#### [ASSIGNMENT]
Set down exactly the entries below, beginning at their first line and ending at the line with "gan procesā iesaistītajām iestādēm, gan".

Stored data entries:

==========

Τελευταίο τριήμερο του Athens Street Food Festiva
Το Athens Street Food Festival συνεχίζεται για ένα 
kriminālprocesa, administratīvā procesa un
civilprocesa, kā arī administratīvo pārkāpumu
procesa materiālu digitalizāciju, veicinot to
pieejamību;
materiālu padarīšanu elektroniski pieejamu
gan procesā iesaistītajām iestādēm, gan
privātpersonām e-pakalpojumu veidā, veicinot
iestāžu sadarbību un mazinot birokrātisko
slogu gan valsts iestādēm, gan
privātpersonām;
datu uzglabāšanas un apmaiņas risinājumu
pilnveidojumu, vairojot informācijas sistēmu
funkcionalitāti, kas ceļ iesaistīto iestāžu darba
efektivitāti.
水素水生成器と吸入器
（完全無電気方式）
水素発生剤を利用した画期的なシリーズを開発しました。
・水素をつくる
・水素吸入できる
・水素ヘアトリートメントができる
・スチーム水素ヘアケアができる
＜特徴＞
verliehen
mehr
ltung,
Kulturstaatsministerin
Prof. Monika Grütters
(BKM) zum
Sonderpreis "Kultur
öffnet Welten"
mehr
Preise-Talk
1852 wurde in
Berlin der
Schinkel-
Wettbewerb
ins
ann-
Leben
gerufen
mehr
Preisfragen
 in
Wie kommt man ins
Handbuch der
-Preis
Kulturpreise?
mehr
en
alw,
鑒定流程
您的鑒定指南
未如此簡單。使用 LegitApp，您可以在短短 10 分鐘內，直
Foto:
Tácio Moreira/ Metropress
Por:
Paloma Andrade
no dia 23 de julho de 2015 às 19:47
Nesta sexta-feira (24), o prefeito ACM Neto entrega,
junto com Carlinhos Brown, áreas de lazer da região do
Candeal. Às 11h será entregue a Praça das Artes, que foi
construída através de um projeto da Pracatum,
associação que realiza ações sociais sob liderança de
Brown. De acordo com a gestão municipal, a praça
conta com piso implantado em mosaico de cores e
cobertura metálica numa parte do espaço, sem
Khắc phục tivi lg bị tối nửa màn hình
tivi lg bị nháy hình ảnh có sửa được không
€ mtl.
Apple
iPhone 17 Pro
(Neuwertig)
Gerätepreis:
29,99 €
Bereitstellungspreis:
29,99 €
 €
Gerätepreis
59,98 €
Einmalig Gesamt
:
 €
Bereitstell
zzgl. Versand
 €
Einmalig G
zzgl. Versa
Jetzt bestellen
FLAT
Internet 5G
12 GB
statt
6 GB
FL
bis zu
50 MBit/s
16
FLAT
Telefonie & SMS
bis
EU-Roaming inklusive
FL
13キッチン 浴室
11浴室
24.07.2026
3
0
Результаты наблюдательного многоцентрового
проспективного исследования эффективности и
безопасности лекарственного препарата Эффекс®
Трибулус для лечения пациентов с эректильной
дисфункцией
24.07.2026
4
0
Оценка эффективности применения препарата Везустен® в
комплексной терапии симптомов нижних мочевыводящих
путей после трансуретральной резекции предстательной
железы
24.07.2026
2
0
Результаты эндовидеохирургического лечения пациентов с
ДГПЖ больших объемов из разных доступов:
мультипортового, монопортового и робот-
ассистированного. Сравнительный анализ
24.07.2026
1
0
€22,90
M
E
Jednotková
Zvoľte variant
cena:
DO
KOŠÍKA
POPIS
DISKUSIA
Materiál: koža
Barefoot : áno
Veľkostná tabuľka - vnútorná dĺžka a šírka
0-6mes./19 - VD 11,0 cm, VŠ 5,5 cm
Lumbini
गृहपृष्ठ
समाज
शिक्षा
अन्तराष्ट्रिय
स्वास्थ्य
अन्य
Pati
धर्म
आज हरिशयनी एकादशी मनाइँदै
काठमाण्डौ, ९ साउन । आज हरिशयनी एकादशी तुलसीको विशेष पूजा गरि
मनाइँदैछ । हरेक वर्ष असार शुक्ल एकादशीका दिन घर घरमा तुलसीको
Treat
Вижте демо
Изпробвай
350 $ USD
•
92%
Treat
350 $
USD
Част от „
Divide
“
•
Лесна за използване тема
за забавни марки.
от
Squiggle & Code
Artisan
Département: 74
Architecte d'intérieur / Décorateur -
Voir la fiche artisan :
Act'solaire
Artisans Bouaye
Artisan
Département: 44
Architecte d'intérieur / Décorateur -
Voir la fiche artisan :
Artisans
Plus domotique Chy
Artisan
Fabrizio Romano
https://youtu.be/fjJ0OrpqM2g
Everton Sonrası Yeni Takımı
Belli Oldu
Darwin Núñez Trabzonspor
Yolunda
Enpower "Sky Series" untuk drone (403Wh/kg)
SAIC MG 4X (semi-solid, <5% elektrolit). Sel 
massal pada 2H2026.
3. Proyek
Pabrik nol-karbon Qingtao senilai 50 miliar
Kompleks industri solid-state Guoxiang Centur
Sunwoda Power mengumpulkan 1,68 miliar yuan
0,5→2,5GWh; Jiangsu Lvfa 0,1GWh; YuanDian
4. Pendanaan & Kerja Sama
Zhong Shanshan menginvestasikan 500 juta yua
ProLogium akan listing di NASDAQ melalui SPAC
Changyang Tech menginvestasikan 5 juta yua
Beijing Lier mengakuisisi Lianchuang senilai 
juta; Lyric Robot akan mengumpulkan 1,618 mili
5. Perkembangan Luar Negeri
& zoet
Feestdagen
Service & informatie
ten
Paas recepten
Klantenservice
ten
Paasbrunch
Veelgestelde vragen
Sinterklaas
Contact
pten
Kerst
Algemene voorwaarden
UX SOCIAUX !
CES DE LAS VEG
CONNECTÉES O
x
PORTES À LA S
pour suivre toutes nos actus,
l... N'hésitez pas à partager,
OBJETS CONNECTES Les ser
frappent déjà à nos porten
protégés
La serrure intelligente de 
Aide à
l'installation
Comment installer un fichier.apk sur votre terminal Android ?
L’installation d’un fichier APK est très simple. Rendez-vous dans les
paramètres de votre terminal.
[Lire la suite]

==========

#### [SOLUTION TO THIS TASK]
Τελευταίο τριήμερο του Athens Street Food Festiva
Το Athens Street Food Festival συνεχίζεται για ένα 
kriminālprocesa, administratīvā procesa un
civilprocesa, kā arī administratīvo pārkāpumu
procesa materiālu digitalizāciju, veicinot to
pieejamību;
materiālu padarīšanu elektroniski pieejamu
gan procesā iesaistītajām iestādēm, gan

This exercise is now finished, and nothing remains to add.